LFR

Interdiction de licencier l’agent public en stage durant les 10 semaines suivant son congé maternité sauf nécessité propre au service public

Le Tribunal administratif de Cergy Pontoise a été saisi par une assistante socio-éducative stagiaire licenciée pour insuffisance professionnelle par le Département du Val d’Oise.

Après un recrutement comme contractuelle en janvier 2016, elle avait été place sur liste d’aptitude pour l’obtention du grade d’assistant socio-éducatif, puis nommée stagiaire sur les fonctions occupées précédemment en février 2017.

Au cours du stage, le département avait envisagé de la licencier, la situation avait été examinée par le commission administrative paritaire. Puis, du fait d’un congé maladie puis de maternité, la durée du stage avait été finalement prolongée jusqu’au 16 septembre 2018.

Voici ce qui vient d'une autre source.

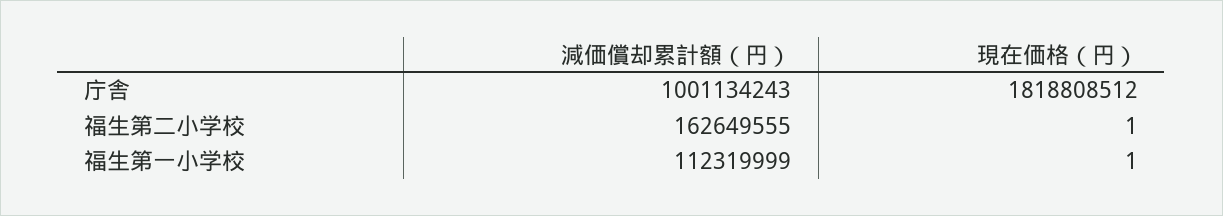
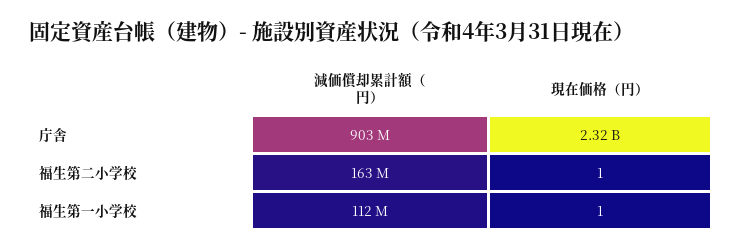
  {
    "減価償却累計額（円）": {
-     "庁舎": 1001134243,
+     "庁舎": 903000000,
      "福生第二小学校": 162649555,
      "福生第一小学校": 112319999
    },
    "現在価格（円）": {
-     "庁舎": 1818808512,
+     "庁舎": 2320000000,
      "福生第二小学校": 1,
      "福生第一小学校": 1
    }
  }

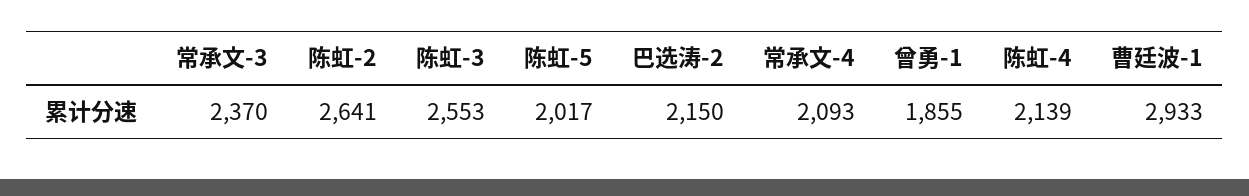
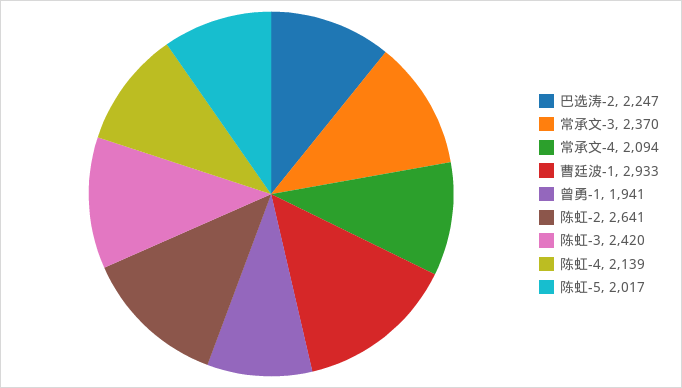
  {
    "常承文-3": 2370,
    "陈虹-2": 2641,
-   "陈虹-3": 2553,
+   "陈虹-3": 2420,
    "陈虹-5": 2017,
-   "巴选涛-2": 2150,
+   "巴选涛-2": 2247,
-   "常承文-4": 2093,
+   "常承文-4": 2094,
-   "曾勇-1": 1855,
+   "曾勇-1": 1941,
    "陈虹-4": 2139,
    "曹廷波-1": 2933
  }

Le département a procédé à son licenciement à compter du 31 juillet 2018 et c’est cet arrêté dont l’annulation était sollicitée par la requérante.

La juridiction vient rappeler que le principe général du droit, dont s’inspire l’article L.1225-4 du code du travail qui interdit de licencier une femme en état de grossesse, s’applique aux décisions de mettre fin aux fonctions d’un agent public stagiaire avant l’expiration de son stage, lorsqu’aucune nécessité propre au service public ne s’y oppose.

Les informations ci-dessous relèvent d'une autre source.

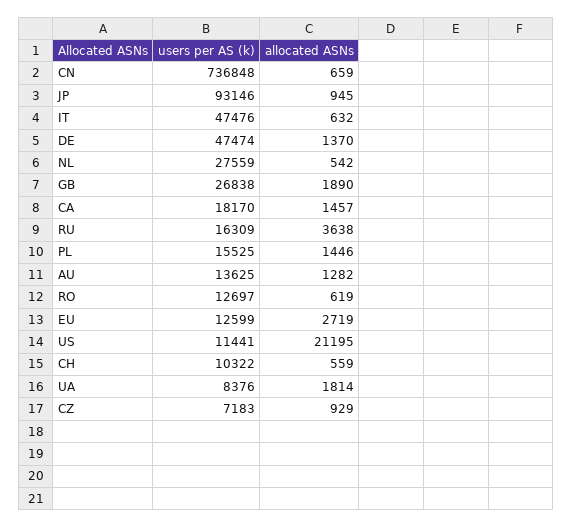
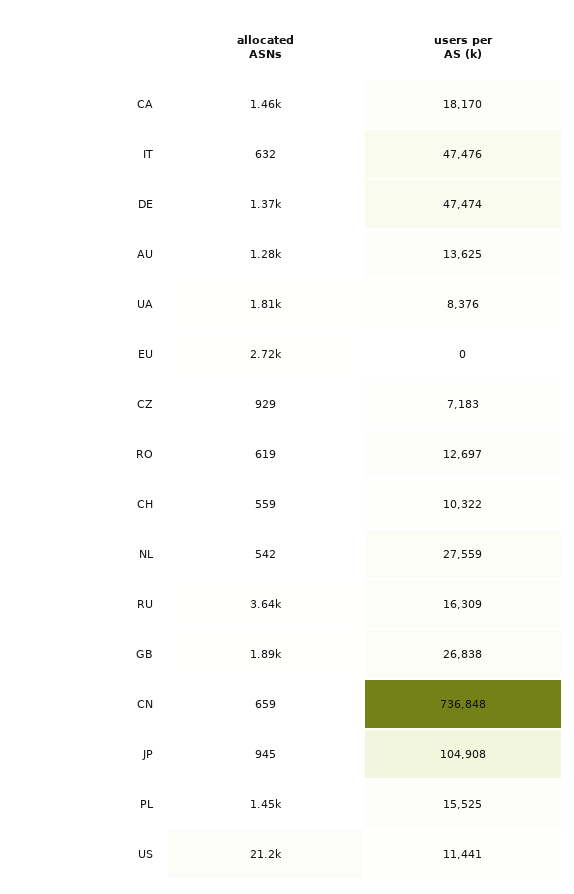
  {
    "users per AS (k)": {
      "CN": 736848,
-     "JP": 93146,
+     "JP": 104908,
      "IT": 47476,
      "DE": 47474,
      "NL": 27559,
      "GB": 26838,
      "CA": 18170,
      "RU": 16309,
      "PL": 15525,
      "AU": 13625,
      "RO": 12697,
-     "EU": 12599,
+     "EU": 0,
      "US": 11441,
      "CH": 10322,
      "UA": 8376,
      "CZ": 7183
    },
    "allocated ASNs": {
      "CN": 659,
      "JP": 945,
      "IT": 632,
      "DE": 1370,
      "NL": 542,
      "GB": 1890,
      "CA": 1457,
      "RU": 3638,
      "PL": 1446,
      "AU": 1282,
      "RO": 619,
      "EU": 2719,
      "US": 21195,
      "CH": 559,
      "UA": 1814,
      "CZ": 929
    }
  }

Ce principe a pour effet d’interdire toute notification de licenciement à un agent féminin pendant sa grossesse, durant son congé de maternité et des congés payés pris immédiatement après le congé de maternité, ainsi que pendant les dix semaines suivant l’expiration de ces périodes, alors même que ce licenciement ne prendrait effet qu’après l’expiration de cette période.

En l’espèce, le congé de maternité ayant pris fin le 2 juillet 2018, il ne pouvait lui être notifié de licenciement jusqu’au 10 septembre, sauf nécessité de service public.

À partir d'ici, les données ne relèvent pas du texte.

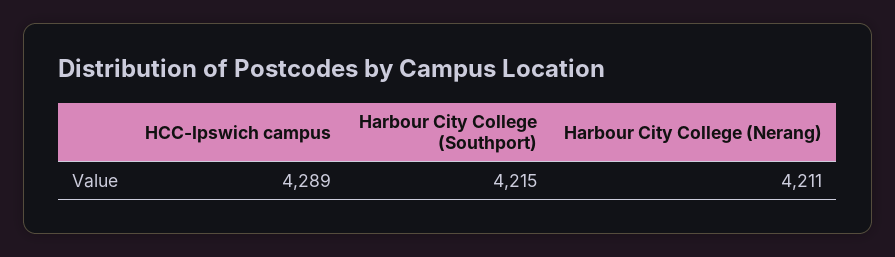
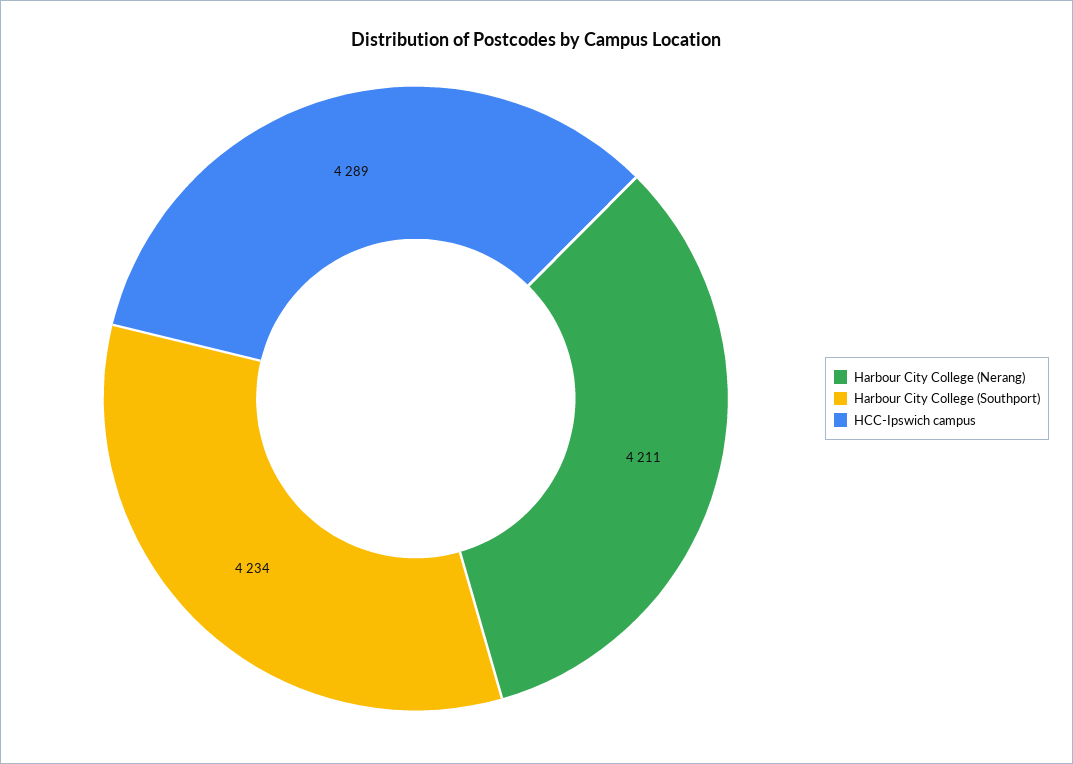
  {
    "HCC-Ipswich campus": 4289,
-   "Harbour City College (Southport)": 4215,
+   "Harbour City College (Southport)": 4234,
    "Harbour City College (Nerang)": 4211
  }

Le département faisait valoir que la manière de servir de l’agent était incompatible avec le bon fonctionnement du service de l’aide sociale à l’enfant. Mais le Tribunal juge que les fautes, à les supposer établies, n’étaient pas de nature à caractériser l’existence d’une telle nécessité dès lors qu’il était possible de se borner à la décharger du suivi des cas les plus complexes.

La décision de licenciement pour insuffisance professionnelle est donc entachée d’une erreur de droit et cette illégalité peut justifier de réparer les préjudices qui en résultent.